Music | Songwriting | Biography

How Cole Porter transformed popular music

Cole Porter

Which 20th century composers will still be delighting audiences in 300 years' time, as Handel, Mozart and Beethoven do today? Though the earlier composers, like Stravinsky and Shostakovich, were pushing the boundaries of classical music, their compositions were still recognisably related to the work of their predecessors. And, more importantly, music lovers wanted to listen to their work. But as composer Howard Goodall points out, classical music soon 'began a perilous journey into an arid form of modernism that the mainstream audience couldn't, or didn't want to, follow'.
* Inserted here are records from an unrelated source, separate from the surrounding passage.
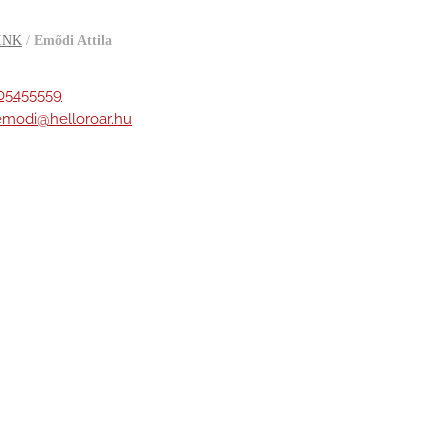
INK
/
Emődi Attila
05455559
.emodi
@helloroar.hu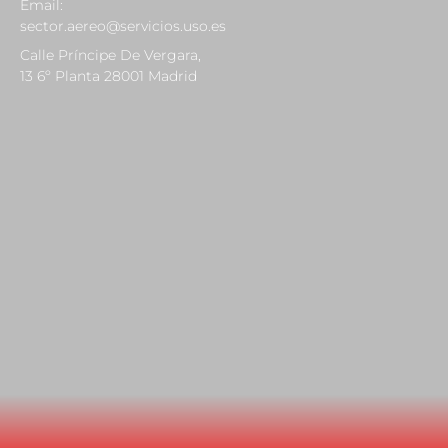
Email:
sector.aereo@servicios.uso.es
Calle Príncipe De Vergara,
13 6º Planta 28001 Madrid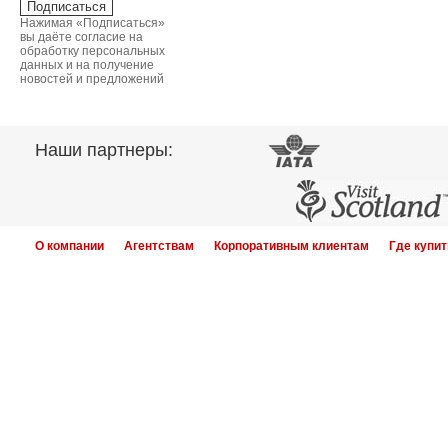
Нажимая «Подписаться»
вы даёте согласие на
обработку персональных
данных и на получение
новостей и предложений
Наши партнеры:
О компании
Агентствам
Корпоративным клиентам
Где купит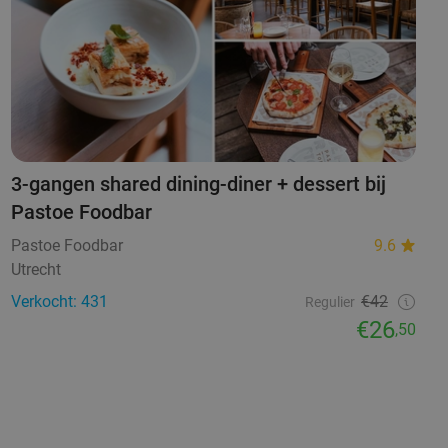
3-gangen shared dining-diner + dessert bij
Pastoe Foodbar
Pastoe Foodbar
9.6
Utrecht
Verkocht: 431
€42
Regulier
€26
,50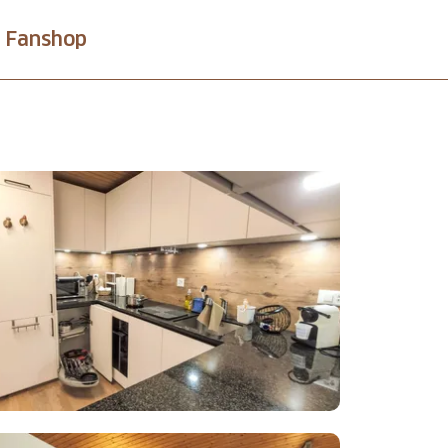
Fanshop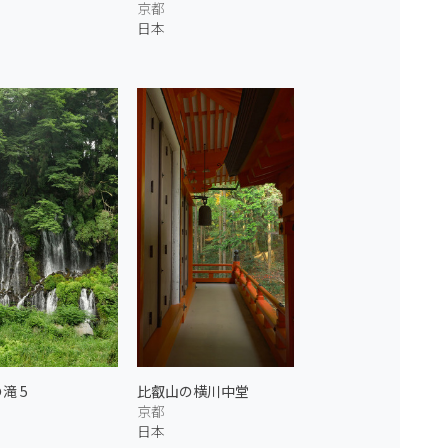
京都
日本
滝 5
比叡山の横川中堂
京都
日本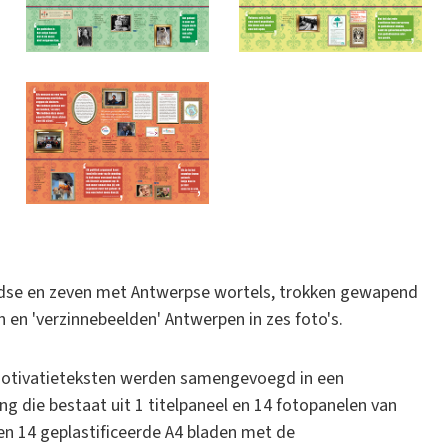
ndse en zeven met Antwerpse wortels, trokken gewapend
in en 'verzinnebeelden' Antwerpen in zes foto's.
 motivatieteksten werden samengevoegd in een
ing die bestaat uit 1 titelpaneel en 14 fotopanelen van
n 14 geplastificeerde A4 bladen met de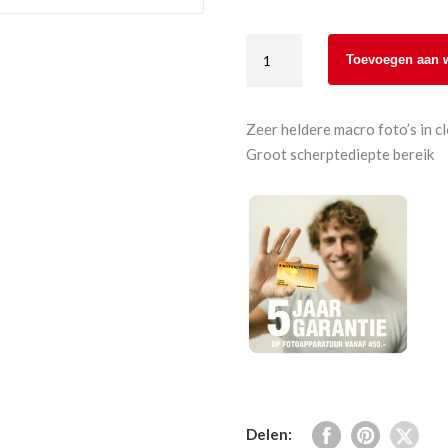
Panasonic
Toevoegen aan 
G-
serie
12-
Zeer heldere macro foto’s in 
60mm
Groot scherptediepte bereik
F3.5-
5.6
ASPH,
Power
O.I.S.
aantal
Delen:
By the 1920s, popular music entered the process, and songs that were catchy and entertaining, though often banal in their simplicity, began to rival classical compositions in their complexity and sophistication. This transformation, says Howard Goodall, was kick-started by Cole Porter, a musician who was part of a generation of gifted composers that created and developed the musical – one of the seminal American art forms of the 20th century.

A new era

Drawing on jazz, the music of the time, the rhythms of Porter’s music fused European with African-American traditions. It's no coincidence, then, that the finest interpretations of Porter's songs were by the some of the greatest African-American jazz, blues and swing artists. Even now, singers such as Ella Fitzgerald, Sarah Vaughan and Billie Holiday are known for their definitive versions of Porter’s songs.

The composer’s construction of harmonies also drew on more than one tradition, shifting from major to minor and back again. But Porter also drew on classical forms of music, using a technique called sequencing, basing his music on the same scales that are the foundation of classical music.

Songs for all

Porter had a thorough grounding in classical music, plus an ear for the sounds of the time. This, combined with his own unique brilliance, says Goodall, meant that for the first time since the Middle Ages, the composer had 're-established the link between the kind of music ordinary folk liked and that enjoyed by the sophisticated, educated classes’. Porter, says Goodall, ‘made them one and the same'.